The Highest of Every Faith
Or, Spiritual & moral pluralism
It is now no more that toleration is spoken of as if it was the indulgence of one class of people that another enjoyed the exercise of their inherent natural rights. For happily, the government of the United States, which gives to bigotry no sanction, to persecution no assistance, requires only that they who live under its protection should demean themselves as good citizens.”
~ George Washington
Though rarely living up to it, we Americans have historically been an idealistic sort. My own state, the Commonwealth of Pennsylvania, served in our early history both as colonies and then as nation as a refuge for religious minorities and strange seekers. Pennsylvania has been happy home to many a Freemason, Jew, Anabaptist, and alchemist. I myself live a walk away from Unitarian, Quaker, Swedenborgian, and Bön congregations, besides those you might expect. The United States has welcomed Hindu and Buddhist teachers in university lecture halls and church sanctuaries. We have also produced our own spiritual unique high-minded spiritual traditions, from Transcendentalism, to New Thought, to Spiritualism.
This is how our founders, howsoever flawed, wanted it. And it is how proud patriots want it still.
It is small wonder, then, that this Nation and this State should have produced a yogin like myself — and many others besides. Though some yogis fall to sectarianism, it is our great task not to convert anybody to a new religion, but to help everyone we encounter to find their own highest ideal and to strive after it.
If you are a Catholic, a Buddhist, a Muslim, an Indigenous traditionalist, or an atheist, it matters little enough to me. Have you internalized the ethics of Christ? The close divine friendship of Mohammed, the seeking spirit of Siddhartha Gautama?
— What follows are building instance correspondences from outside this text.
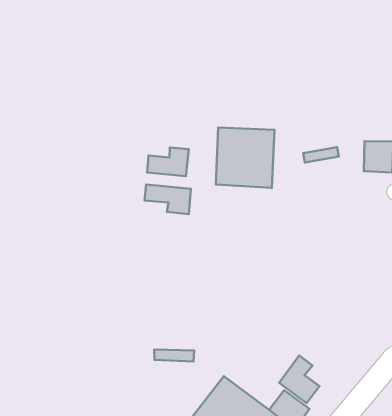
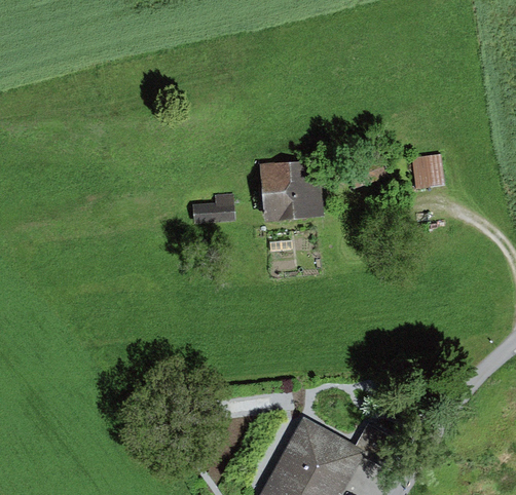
building: [144,184,191,214] -> none
building: [279,355,319,403] -> none

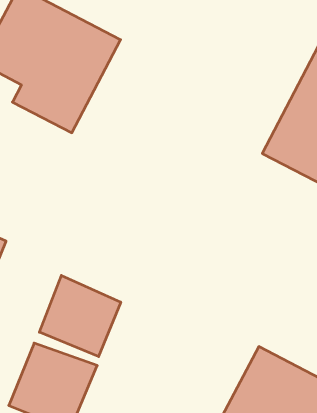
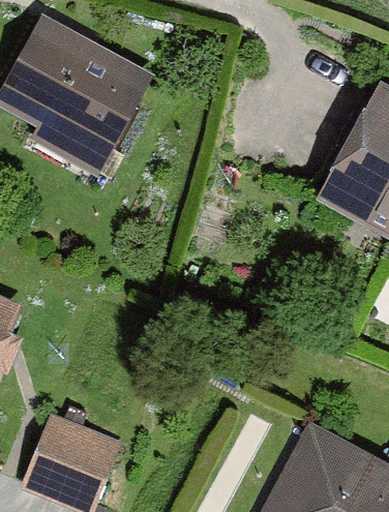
building: [39,275,121,357] -> none

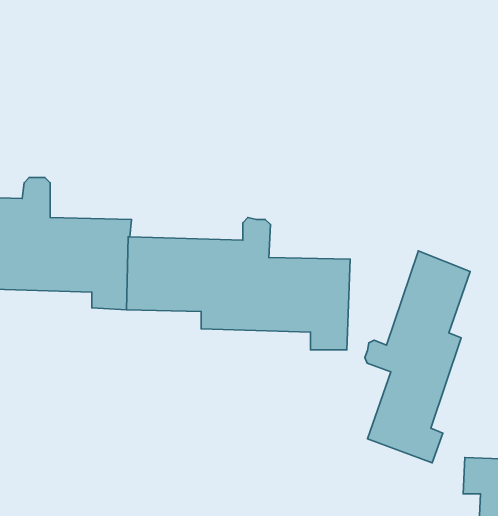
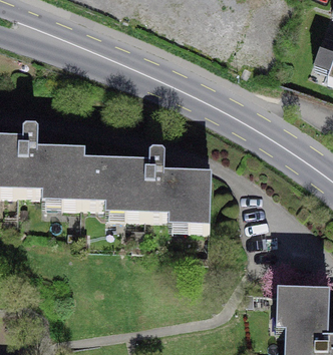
building: [365,251,470,463] -> none

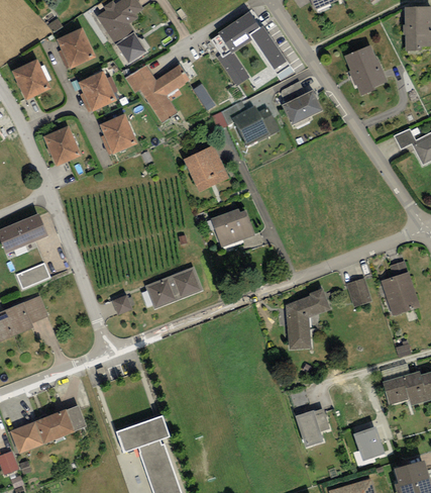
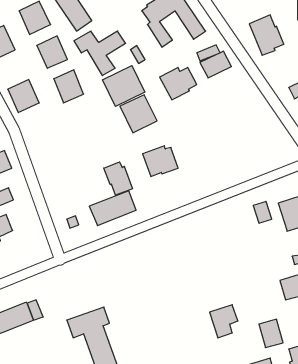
building: none -> [103,66,145,106]
building: none -> [104,162,133,195]
building: [285,289,330,349] -> none

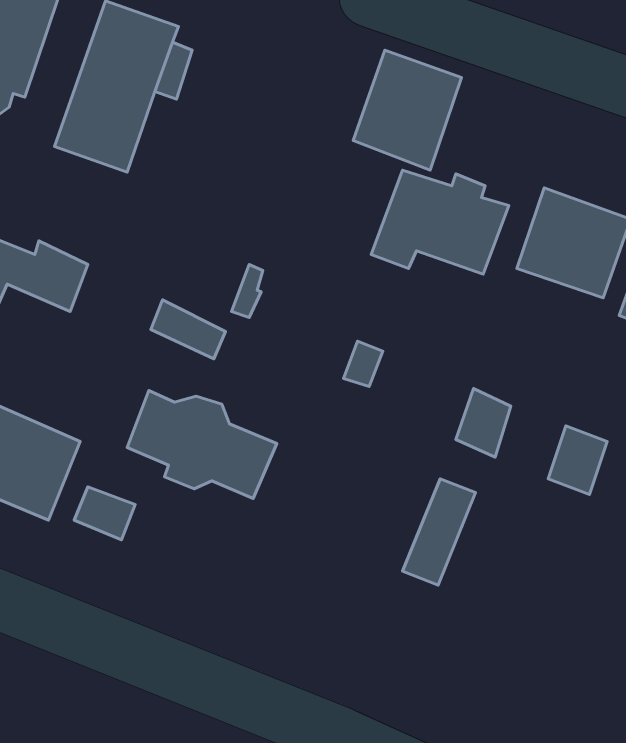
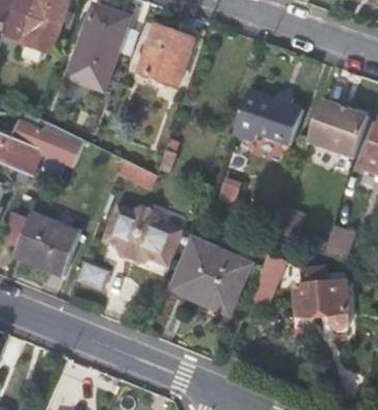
building: [353,50,462,170] -> [137,24,194,87]
building: none -> [172,239,249,315]
building: none -> [294,266,350,332]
I once thought of myself as a Perennialist, a believer in the notion that all of the world’s great spiritual traditions are more or less splintered revelations and survivals of a single Original Religion. I no longer buy into that; reason simply doesn't support it. There must be immense logical pretzel-twists made and intellectual Procrustean beds bloodied to make such a Perennial Philosophy seem tenable. But there's a kernel of truth behind it:
All of our great spiritual traditions, before they are corrupted by either greed or puritanism, are efforts at living up to our deepest ethical ideals and insights into the relationship of Self and Cosmos. This is as true of Yoga as it is of contemplative Christianity, of Neoplatonic theurgy as the Beauty Way of the Diné. And in this spirit, if we take our own spirituality seriously, it is our bounden duty to protect and uplift that of pur neighbor. A liberal approach to religion — that is, an understanding that religion has a potential encourage, inform, and fuel our drive to freedom — is the only way to reclaim the future of humanity.
And it is also the only position befitting the highest vision of Yoga.